Sometimes life gets crazy and we get stressed out. Sometimes life throws so much at us, we wonder if we can possibly survive one more blow. I'm at that point. The point of wondering if I can take any more. I have had so many things hit me in the past couple weeks that I find myself physically in pain, sleepless, and crying at the drop of a hat. I know it is unhealthy and I want to rise above it all. One foot in front of the other; one day at a time. I survive with those thoughts carrying me along.
Then tonight I stumbled upon something I wrote last year following Christmas; a blog entry that was misfiled in a strange place on my computer. After a year, it suddenly popped up in front of me. It was like a message telling me to hang on longer, be stronger. A reminder that I'll make it through again this year just as I did last year as my Grandmother was placed in a memory care facility for her battle with Alzheimer's, while one of my children chose a dangerous path that worried me, and as I struggled to keep my head above the water financially and physically.
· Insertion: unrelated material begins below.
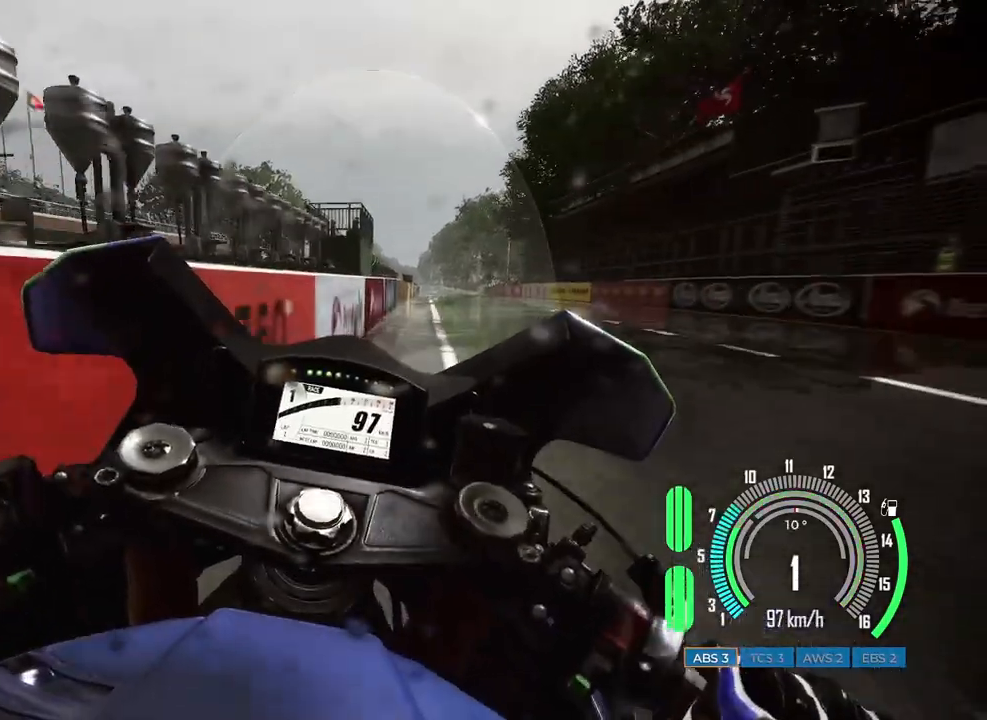
{"keys": [], "mouse": [], "events": [[83, "d", "down"], [200, "d", "up"]]}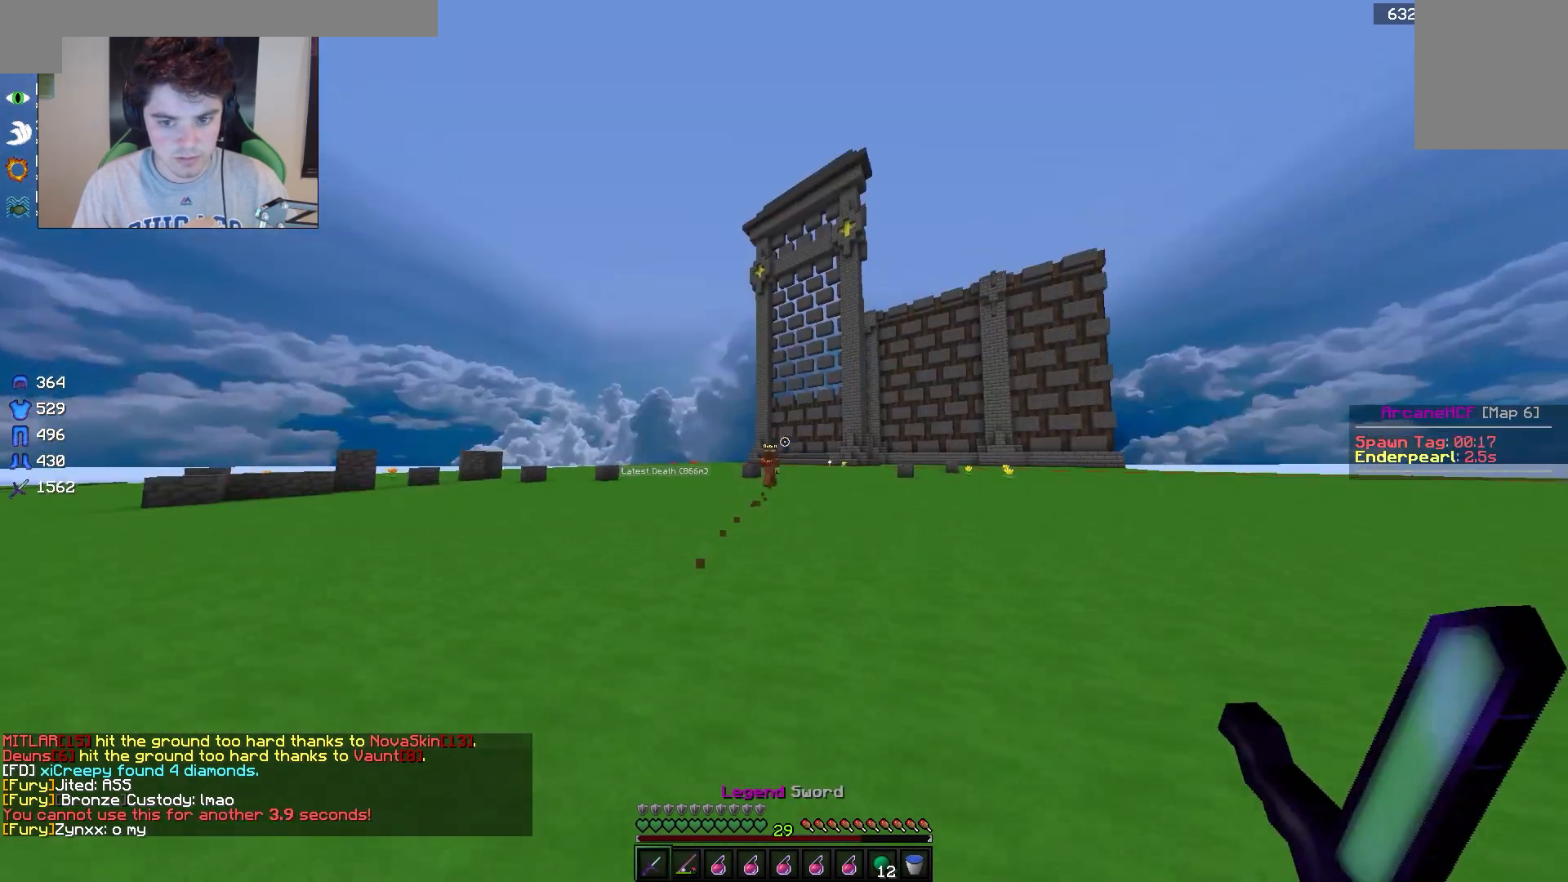
Gameplay with keyboard and mouse; each line is a JSON object with the keys and mouse buttons held at the frame after it. "events" lists presses ("down") and releases ("up") of "a", "d", "s", "w", "mouse_left" and "mouse_right" between this image and that frame as [ms after this image, input, new state], when the widget could be followed in between. "mouse_left", "mouse_right" = the "left", "right" buttons of the "mouse" list. No other keys are recorded. Fast repeated clicks can show as one long hold. Mouse movement is not recorded.
{"keys": ["w"], "mouse": [], "events": []}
Here is what I wrote:If you believe..........sometimes magic happens!
"I had one of the most stressful pre-Christmas seasons ever this year. Between being sick for over a week and a half and having a lot of family things going on, I struggled to keep the holiday spirit alive in my house and had very little time to focus on holiday preparations. But through it all, my absolute LOVE of Christmas carried me through. One thing I held onto was the dream of a white Christmas. I haven't seen snow on Christmas since my girls were toddlers and I just felt I needed it this year. So I believed. I believed even thought the weatherman said it would rain. I believed even though everyone reminded me it hardly ever snows in Seattle on Christmas. I believed even when I woke up and it wasn't there. I believed and guess what....?! IT SNOWED!!!! We looked up as we were unwrapping gifts and saw that the rain was beginning to mix with snow. Then it turned all to snow. And it snowed for hours! And to me it was as though the Lord whispered into my ear, "Here you go. Thanks for believing and hanging in when the going got rough." In that second all the frustrations of the pre-holiday season washed away and my world was at total peace. My Christmas spirit bucket was once again overflowing with love, faith and joy. It was my favorite holiday gift and it didn't even require fancy wrapping or a bow!"
I had just been thinking about how much a white Christmas would mean to me this year the other day. I had completely forgotten that for a brief part of the day, we enjoyed one last year.
Funny how sometimes we forget in the midst of stress and frustration the simple joys that are bestowed upon us. Our gratitude slips away as we seek for help for new problems. So this Thanksgiving remember that even in times of adversity, there are many things to be thankful for. Moments that warmed our hearts. Small things that brought great joy. And people we are blessed to share our lives with.
I am thankful for many things, but mostly my family and friends who are there for me, supporting me and loving me unconditionally. And for a heart that can see goodness even during the storm, and for the faith that assures me I'll make it through one more time.
enjoy a holiday filled with reflections of all that you love and are thankful for.